If anyone doubts the beauty Britain has to offer take a trip to Salisbury.
Before moving to Spain I was wont to focus on those aspects of life in Britain that were inciting me to leave: the weather, grey and litter-strewn streets, high living costs, crime levels, images of the country’s rundown inner cities, overburdened health and education systems.
Spanish life promised a more gilded existence. Towns of quaint narrow streets and sunshine burnished buildings, café-lined plazas and open-air markets, the turquoise Mediterranean, vast tracts of undeveloped farmland and forest, lower prices and a more relaxed pace of life.
But having now repatriated to the UK after seven years of living abroad I am seeing the beauty of my homeland with fresh eyes. I have a new appreciation of the rolling green landscapes, its woods of oak and elm and beech, those chocolate-box villages, the BBC.
And historic cities such as Salisbury.
I had my first visit there a few weeks ago.
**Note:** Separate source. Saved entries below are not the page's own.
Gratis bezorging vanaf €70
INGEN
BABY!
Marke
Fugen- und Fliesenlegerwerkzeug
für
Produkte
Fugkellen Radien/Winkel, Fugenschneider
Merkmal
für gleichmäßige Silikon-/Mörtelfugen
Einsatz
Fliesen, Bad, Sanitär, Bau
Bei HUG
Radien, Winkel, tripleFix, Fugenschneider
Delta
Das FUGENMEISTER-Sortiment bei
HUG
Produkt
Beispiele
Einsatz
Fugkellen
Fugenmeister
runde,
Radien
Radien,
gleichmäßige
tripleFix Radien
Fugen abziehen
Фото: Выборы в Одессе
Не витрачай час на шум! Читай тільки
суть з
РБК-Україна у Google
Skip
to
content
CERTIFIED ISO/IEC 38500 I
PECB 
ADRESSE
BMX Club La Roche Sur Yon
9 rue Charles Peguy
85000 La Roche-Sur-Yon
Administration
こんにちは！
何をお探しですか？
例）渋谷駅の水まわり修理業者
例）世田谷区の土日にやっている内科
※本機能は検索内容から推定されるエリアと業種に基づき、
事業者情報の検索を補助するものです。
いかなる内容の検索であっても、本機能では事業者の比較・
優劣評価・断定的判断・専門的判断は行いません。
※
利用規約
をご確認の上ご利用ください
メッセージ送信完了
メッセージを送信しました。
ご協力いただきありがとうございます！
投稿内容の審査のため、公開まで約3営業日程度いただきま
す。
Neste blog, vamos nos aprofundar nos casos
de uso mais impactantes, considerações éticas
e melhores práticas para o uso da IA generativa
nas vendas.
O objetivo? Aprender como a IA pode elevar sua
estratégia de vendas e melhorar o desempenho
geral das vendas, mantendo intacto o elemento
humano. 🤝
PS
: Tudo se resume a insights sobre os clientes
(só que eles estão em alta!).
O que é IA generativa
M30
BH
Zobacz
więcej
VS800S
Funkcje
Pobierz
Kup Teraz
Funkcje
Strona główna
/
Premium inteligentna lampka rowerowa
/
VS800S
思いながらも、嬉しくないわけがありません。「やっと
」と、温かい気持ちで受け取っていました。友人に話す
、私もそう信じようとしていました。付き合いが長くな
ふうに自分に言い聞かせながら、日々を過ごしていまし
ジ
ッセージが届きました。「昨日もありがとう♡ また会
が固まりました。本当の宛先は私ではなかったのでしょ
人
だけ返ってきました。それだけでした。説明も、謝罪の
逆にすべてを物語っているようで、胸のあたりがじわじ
Centrepiece is the magnificent medieval Cathedral, completed in 1258 and considered the finest example of its type in the country. Less jaw-droppingly impressive, but equally charming, are the surrounding Cathedral Close and the rest of the medieval city centre.
Sitting amidst the tourist throngs on the lawns beside the Cathedral I saw the city as they must. And it made me realise just how beautiful England – and the rest of the UK – really can be. Not a bad place to live after all.